We just had a southern snowstorm in my neck of the woods. To some that means grocery stores were cleaned out of milk and bread, which they were; and to some that means little to no precipitation actually made landfall. While folks in Maine, Wisconsin and Alaska probably are laughing at our snowfall here, for this area we got a significant amount. We live about 2.5 hours north of Memphis, TN and we got 8 inches of snow. Overnight. For us that is a true Snowmaggedon. The state closed roads, snow plows were in the ditch and people were stuck wherever they happened to be. For my husband and I, thankfully that meant at home. I had managed to drive home from work Sunday night on terrible roads and it took me an hour and a half longer to get here than usual. But I made it home. The next day the snow replaced the freezing rain. We tried getting my car out so we could stock up on chicken feed, but ended up stuck in the yard, which is where we pushed the car after we got it out of the ditch across the road. It snowed until the wee hours of the next morning, and we stopping counting at 7″, but according to records, we got 8+. And with sub-zero temps this week, it hasn’t gone anywhere. A couple of things have come from all this crazy for us weather.

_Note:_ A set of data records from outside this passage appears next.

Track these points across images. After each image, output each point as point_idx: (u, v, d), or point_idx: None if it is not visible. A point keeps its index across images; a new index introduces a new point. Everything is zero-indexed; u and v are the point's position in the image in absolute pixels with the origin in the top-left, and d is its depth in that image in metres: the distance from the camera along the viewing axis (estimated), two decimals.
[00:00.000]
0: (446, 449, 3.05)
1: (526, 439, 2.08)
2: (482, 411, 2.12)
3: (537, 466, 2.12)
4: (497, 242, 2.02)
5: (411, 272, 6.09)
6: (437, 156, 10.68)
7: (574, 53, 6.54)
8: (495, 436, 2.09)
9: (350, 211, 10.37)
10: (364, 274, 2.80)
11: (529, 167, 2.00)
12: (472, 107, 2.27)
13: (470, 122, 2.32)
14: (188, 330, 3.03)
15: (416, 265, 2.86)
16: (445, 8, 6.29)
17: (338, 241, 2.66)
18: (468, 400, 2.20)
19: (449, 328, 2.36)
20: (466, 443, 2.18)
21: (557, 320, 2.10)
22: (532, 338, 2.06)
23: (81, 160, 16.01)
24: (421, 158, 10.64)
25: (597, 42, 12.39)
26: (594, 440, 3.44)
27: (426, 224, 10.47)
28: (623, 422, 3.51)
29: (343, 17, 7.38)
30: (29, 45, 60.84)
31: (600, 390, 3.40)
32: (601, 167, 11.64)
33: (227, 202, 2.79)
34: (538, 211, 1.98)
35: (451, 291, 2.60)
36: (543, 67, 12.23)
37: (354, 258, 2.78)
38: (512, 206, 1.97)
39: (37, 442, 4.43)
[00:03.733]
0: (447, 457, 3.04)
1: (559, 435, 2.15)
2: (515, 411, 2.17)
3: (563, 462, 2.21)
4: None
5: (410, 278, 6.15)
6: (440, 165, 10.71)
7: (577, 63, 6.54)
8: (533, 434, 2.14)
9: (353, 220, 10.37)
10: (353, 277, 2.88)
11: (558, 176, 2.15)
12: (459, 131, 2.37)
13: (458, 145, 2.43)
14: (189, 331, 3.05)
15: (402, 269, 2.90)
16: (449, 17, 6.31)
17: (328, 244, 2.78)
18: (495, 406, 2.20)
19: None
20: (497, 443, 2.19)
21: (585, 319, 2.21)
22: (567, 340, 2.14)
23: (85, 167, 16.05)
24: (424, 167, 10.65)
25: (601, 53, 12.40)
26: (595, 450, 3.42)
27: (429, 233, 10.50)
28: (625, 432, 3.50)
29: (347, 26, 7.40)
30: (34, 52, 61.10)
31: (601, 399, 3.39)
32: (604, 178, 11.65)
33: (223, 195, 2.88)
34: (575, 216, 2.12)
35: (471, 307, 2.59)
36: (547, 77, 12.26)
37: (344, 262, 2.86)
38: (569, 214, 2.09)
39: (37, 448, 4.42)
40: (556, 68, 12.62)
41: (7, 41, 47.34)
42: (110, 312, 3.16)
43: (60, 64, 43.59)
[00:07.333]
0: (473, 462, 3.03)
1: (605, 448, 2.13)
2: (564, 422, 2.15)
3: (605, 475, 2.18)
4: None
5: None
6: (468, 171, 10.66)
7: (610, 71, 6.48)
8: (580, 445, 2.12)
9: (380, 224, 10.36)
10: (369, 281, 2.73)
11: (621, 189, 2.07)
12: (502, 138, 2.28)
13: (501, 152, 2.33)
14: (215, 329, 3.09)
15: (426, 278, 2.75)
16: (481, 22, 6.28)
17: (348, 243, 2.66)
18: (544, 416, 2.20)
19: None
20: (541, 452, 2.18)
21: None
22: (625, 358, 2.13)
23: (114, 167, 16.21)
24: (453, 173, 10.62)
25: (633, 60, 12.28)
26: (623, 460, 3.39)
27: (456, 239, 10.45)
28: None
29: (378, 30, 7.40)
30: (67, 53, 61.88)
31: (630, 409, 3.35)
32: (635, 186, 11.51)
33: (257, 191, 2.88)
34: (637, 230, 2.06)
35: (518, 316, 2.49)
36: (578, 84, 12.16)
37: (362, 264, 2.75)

For one thing, we got to play in the snow, something I have complained about not being able to do at Christmas every year since we move to TN. I like snow, I like playing in snow, and I miss having snow on Christmas like we did when I was a kid. My handsome husband and I have gone for walks around the property, thrown snow balls and started a snowman. We’ve been feeding the wild birds and watching not only their antics, but also the cats sitting at the backdoor wishing they could get to those little birds.
We also went out in our mini blizzard to recover a window in the chicken coop and cover their combs with Vaseline to help prevent frostbite. We have one hen who already has frostbite setting in, and we are keeping a close eye on her. Later, when it warms up some, we may have to remove some comb, but if that is the worst that we get with this weather, we are grateful. We have kept the girls confined to their coop and their run this week, even though they wouldn’t go out in snow for treats. We pulled the large warmed water trough up to the back of the coop right by their door to the run, which is a fold down hatch, and they sit on the hatch door and drink from the water trough. No way are those hens setting a single toe in the cold ice and snow if they don’t have to. And we have had to gather eggs frequently through out the day to make sure they’re not all frozen. I’m personally just happy that even though I miss having the pigs, we aren’t trying to find ways to keep them warm right now.
One thing that has been really good for us is the necessity of cooking. We both love to cook, and we both love trying new foods, new ingredients and new recipes, but sometimes, like everyone else, we just don’t want to cook. And unfortunately for our waistlines, health and wallets we live less than 5 miles from town. Which means it’s not a huge hassle to go into town and grab a bite if we aren’t feeling the cooking thing. But there was no chance of getting to town this week, so no chance of lazy days and restaurant food. It has sparked some creativity here, which is always a good thing, because redundancy in meals will quickly make a person cheat on their diet. Now we don’t follow an incredibly strict diet by any means, but when we are trying to eat healthier, it is so easy to get in a rut and mess up any progress we have made with one trip to the Italian place in town. So being snowed in has been good for cooking at home. It has inspired me to dig into our freezers and find something to try out in a different way than what we usually do.
As someone who can do just that, dig into one of our three chest freezers and find something healthy to eat, it kind of boggles my mind when I see people posting on social media that despite the skating rink conditions, they have to try to get out to go to the store. We have genuinely been snowed in for three days, and people are out of food at home. And it is so many more people than I would have thought; I understand not many people do what we do, and not many people have interest in it, but to only have three days worth of food? That is crazy to me! Of course that triggered the thought, what will these people do when there is a real emergency? What if there is no way to get to a grocery store for a week? A month? Longer? I have not had very many people tell me that what we do is weird or anything like that; I know that other homesteaders are very alienated in their communities for their lifestyle. But in times like this, wouldn’t you feel better if you had enough cans of veggies and enough meat in the freezer to not have to worry about how will we get to the store, but instead enjoy a snow day with your family? Maybe it’s just me.
Enjoy the weather for what it is: a chance to slow down, relax and read a book, or watch a movie with your significant other, or play board games with your kids.